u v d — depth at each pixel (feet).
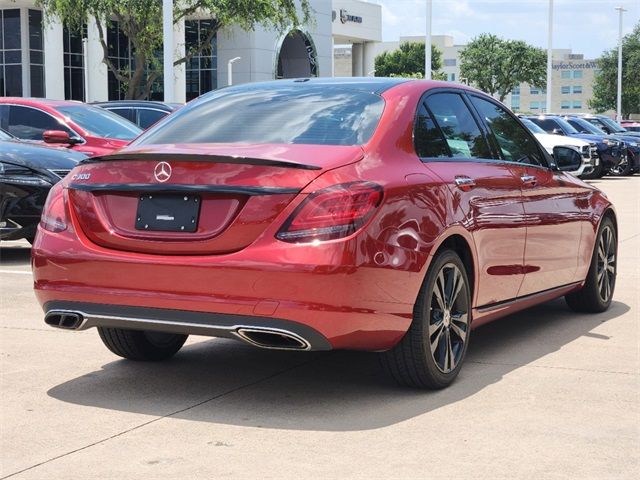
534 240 19.15
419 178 15.51
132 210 14.96
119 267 14.78
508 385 16.47
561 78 585.63
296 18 135.95
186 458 12.73
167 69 82.99
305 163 14.24
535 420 14.38
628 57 276.82
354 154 14.83
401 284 14.67
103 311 15.02
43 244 15.57
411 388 16.15
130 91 126.62
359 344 14.51
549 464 12.42
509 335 20.81
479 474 12.05
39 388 16.33
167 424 14.26
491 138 18.75
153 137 16.62
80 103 42.24
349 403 15.37
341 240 13.83
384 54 411.75
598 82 285.64
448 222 15.79
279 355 18.88
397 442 13.34
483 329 21.49
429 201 15.47
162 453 12.94
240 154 14.67
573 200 21.21
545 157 20.74
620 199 63.98
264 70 202.08
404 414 14.73
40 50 161.79
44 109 40.14
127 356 18.07
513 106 593.83
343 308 13.92
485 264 17.20
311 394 15.93
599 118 109.50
━━━
WHAT YOU SHOULD DO –
Could you write all the entries out again exactly, but without their pictures?

YOUR SOLUTION –
u v d — depth at each pixel (feet).
534 240 19.15
419 178 15.51
132 210 14.96
119 267 14.78
508 385 16.47
561 78 585.63
296 18 135.95
186 458 12.73
167 69 82.99
305 163 14.24
535 420 14.38
628 57 276.82
354 154 14.83
401 284 14.67
103 311 15.02
43 244 15.57
411 388 16.15
130 91 126.62
359 344 14.51
549 464 12.42
509 335 20.81
479 474 12.05
39 388 16.33
167 424 14.26
491 138 18.75
153 137 16.62
80 103 42.24
349 403 15.37
341 240 13.83
384 54 411.75
598 82 285.64
448 222 15.79
279 355 18.88
397 442 13.34
483 329 21.49
429 201 15.47
162 453 12.94
240 154 14.67
573 200 21.21
545 157 20.74
620 199 63.98
264 70 202.08
404 414 14.73
40 50 161.79
44 109 40.14
127 356 18.07
513 106 593.83
343 308 13.92
485 264 17.20
311 394 15.93
599 118 109.50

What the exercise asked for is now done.